A vast field of wheat under a dramatic, cloudy sky with incoming rain on the horizon.

Ph.D. students Rob Eicher and Lakelyn Taylor collaborated with Associate Professor of Film and Mass Media Tim Brown, Ph.D., to produce an award-winning paper about messages during hurricanes.

Their paper entitled, “Human or Machine? How Much Difference in Understanding and Trust Does a Human Element Make in Storm Forecasts?” recently took Top Paper award in the Broadcast Education Association – News Division Open Paper competition.

The paper grew out of class projects that both Taylor and Eicher had worked on which measured how college students both understood and trusted hurricane messages generated in three distinct ways: the traditional “meteorologist on the wall with maps/graphics,” the “graphics only style,” and the “talking head,” with no graphics or maps.

As many college students are away from home for the first time while attending a university, they tend to be highly vulnerable during times of severe weather. To craft more effective messaging campaigns, college administrators and emergency management personnel should consider what their students trust and understand.
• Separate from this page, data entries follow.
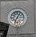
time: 7:04
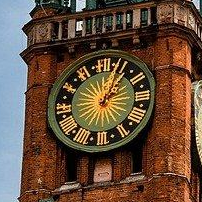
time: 1:03
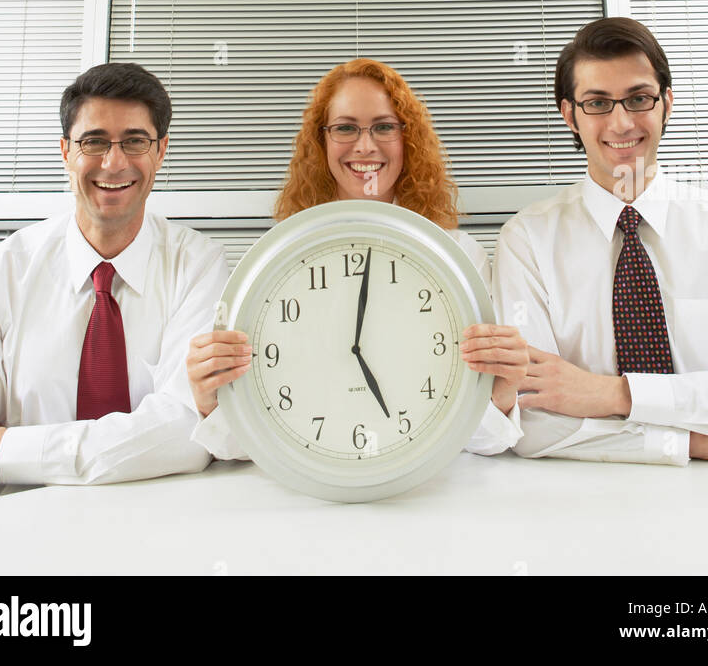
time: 5:01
“When Hurricane Dorian threatened central Florida back in 2019, I experienced a conversation where it seemed like the person I was talking with was putting more weight behind the model forecasts presented on TV rather than the news anchors who were interpreting them,” said Taylor.  “I wondered, at that point, if people trusted hurricane graphics more than forecasters. Our research project, for those reasons, is important because it informs crisis scholars and practitioners about how best to deliver these warning messages to audiences who need them the most.”

And this “Storm Team” isn’t done yet as their future continues to look sunny – Taylor has led their efforts to present more data at ICRCC while Eicher is hoping to take some nuanced findings to the American Meteorological Society meeting this summer. There’s also an updated 2.0 version of this study coming soon with some interesting additions to be on the lookout for!